• Personalidades da sociedade civil declaram apoio a Lula e Alckmin 

    Publicado em 28.09.2022 às 06:05

    Importantes personalidades da sociedade civil brasileira, entre ex-ministros dos governos Sarney, Itamar e FHC, ex-secretários de estado, juristas e educadores se reuniram nesta terça-feira (27/09), em São Paulo (SP), para declarar apoio ao ex-presidente Luiz Inácio Lula da Silva e ao ex-governador de São Paulo, Geraldo Alckmin. No encontro, eles destacaram a defesa da democracia e a importância da união entre a dupla para capitanear a formação e consolidação de uma frente ampla para enfrentar o bolsonarismo.

    O ex-presidente recordou de sua primeira vitória, quando convidou o empresário José de Alencar para ser seu candidato a vice, e afirmou que é importante que as pessoas divergirem nas ideias. “A democracia não é um pacto de silêncio, não é todo mundo ficar de cabeça baixa concordando com todo mundo. A democracia é uma sociedade fazendo barulho, gritando e reivindicando. Fazendo marcha e contramarcha, fazer tudo. Porque se não o governo não se mexe”, disse.

    “Quando fui chamar o Zé Alencar, eu queria fazer um sinal para o outro lado. Eu precisava de alguém que não seja eu mesmo, não posso somar Lula com Lula. Eu já tinha tido 30% dos votos três vezes. Eu precisava buscar 20% que não estava dentro do PT, que não estava na esquerda, que já tinha votado em mim. Com a vinda dele a gente conseguiu abrir um leque importante”, observou Lula.

    Celso Amorim, ex-ministro das Relações Exteriores comentou que nunca houve um período como nos últimos quatro anos, quando o Brasil precisou do mundo para “evitar que barbaridades ainda maiores fossem cometidas” e que, por outro lado, o mundo nunca precisou tanto da nação brasileira como agora.

    “No Brasil está se jogando a sorte do mundo, nós acabamos de ver o que aconteceu na Itália.
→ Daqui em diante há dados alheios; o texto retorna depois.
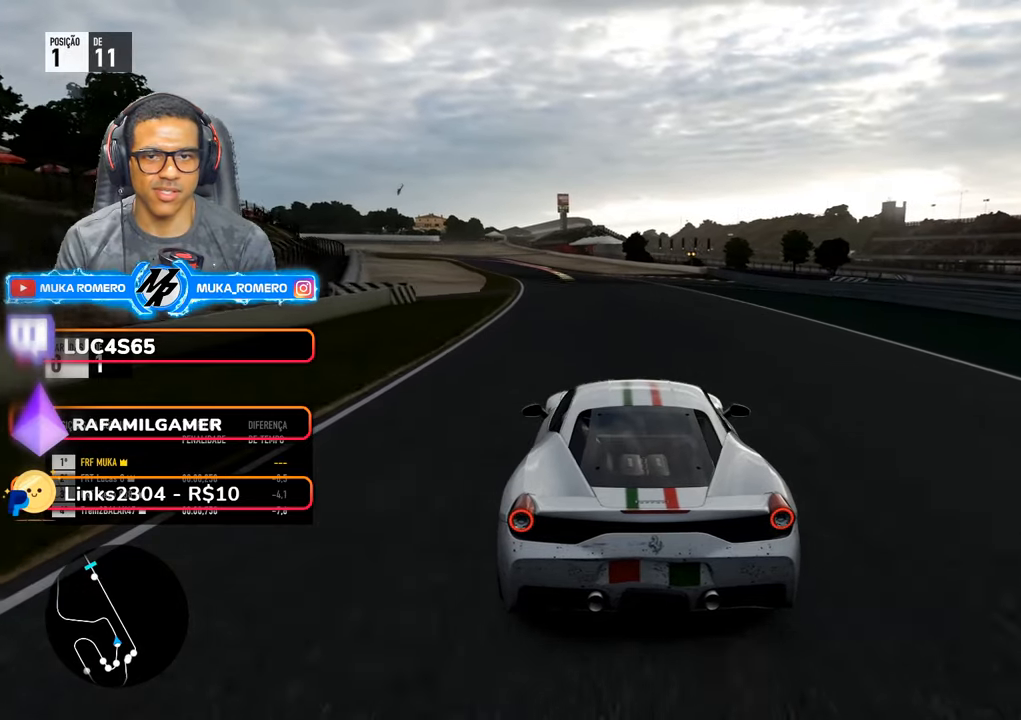
{"buttons": ["R2"], "left_stick": "down-left", "right_stick": "center", "events": [[183, "left_stick", "center"], [283, "left_stick", "down-left"]]}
O Brasil é o maior país em desenvolvimento do planeta, e aqui se joga uma luta entre a extrema-direita e a civilização. Tudo nos une e nada nos separa, é assim que vejo desde o início essa luta pela democracia”, garantiu.

    Além de Amorim, participaram da reunião os também ex-ministros Rubens Ricupero, Aloysio Nunes, Claudia Costin, Franklin Martins, Aloizio Mercadante, Luis Carlos Bresser-Pereira e José Carlos Dias.

    Ex-secretário de Energia e Mineração do Estado de São Paulo, João Carlos Meirelles também pregou pela “união dos divergentes para vencer o antagônico”.

    “A vida é a arte do encontro, embora haja tanto desencontro nessa vida, assim dizia o poeta. Nós estamos nos reencontrando. Aqueles que vieram do PSDB, do PT, nós nos reencontramos, pois nos encontramos na nossa origem, na luta sindical, na porta de fábrica, nas unidades eclesiais de base. Portanto, estamos reencontrando com o passado que nós construímos, que nos permite e nos dá autoridade para construir o futuro”, declarou.

    Também estavam na mesa os ex-secretários Fabio Feldmann, Silvio Torres, Floriano Pesaro, Paulo Sérgio Pinheiro, Hedio Silva, Marcos Vinicus Petreluzzi, Marcio Elias Rosa, Gabriel Chalita, Eloisa Arruda, Luiz Gonzaga Belluzzo e Belizario dos Santos Junior.

    Segundo Geraldo Alckmin, o melhor para o povo brasileiro, para a economia e para o social, seria Lula vencer no primeiro turno. Ele também relembrou que o grupo que se reuniu nesta terça já esteve junto na luta pela democracia contra a ditadura militar, bem como para escrever a Carta Magna, e que a união atual se faz necessária e tem como objetivo recuperar o país do desmonte imposto por Jair Bolsonaro.

    “Quero destacar a liderança popular do presidente Lula, é muito difícil alguém ter este dom, essa proximidade tão grande com o povo. Dizem que há grandes homens, e que pertos dele todos se sentem pequenos. Mas o verdadeiro grande homem é aquele que todos do lado dele podem se sentir grandes, e o presidente Lula tem essa capacidade”, completou.

    Ainda compuseram o encontro os economistas André Lara Rezende e Eduardo Moreira, além de Gleisi Hoffmann, presidenta do PT, e Pedro Tobias, ex-presidente do PSDB.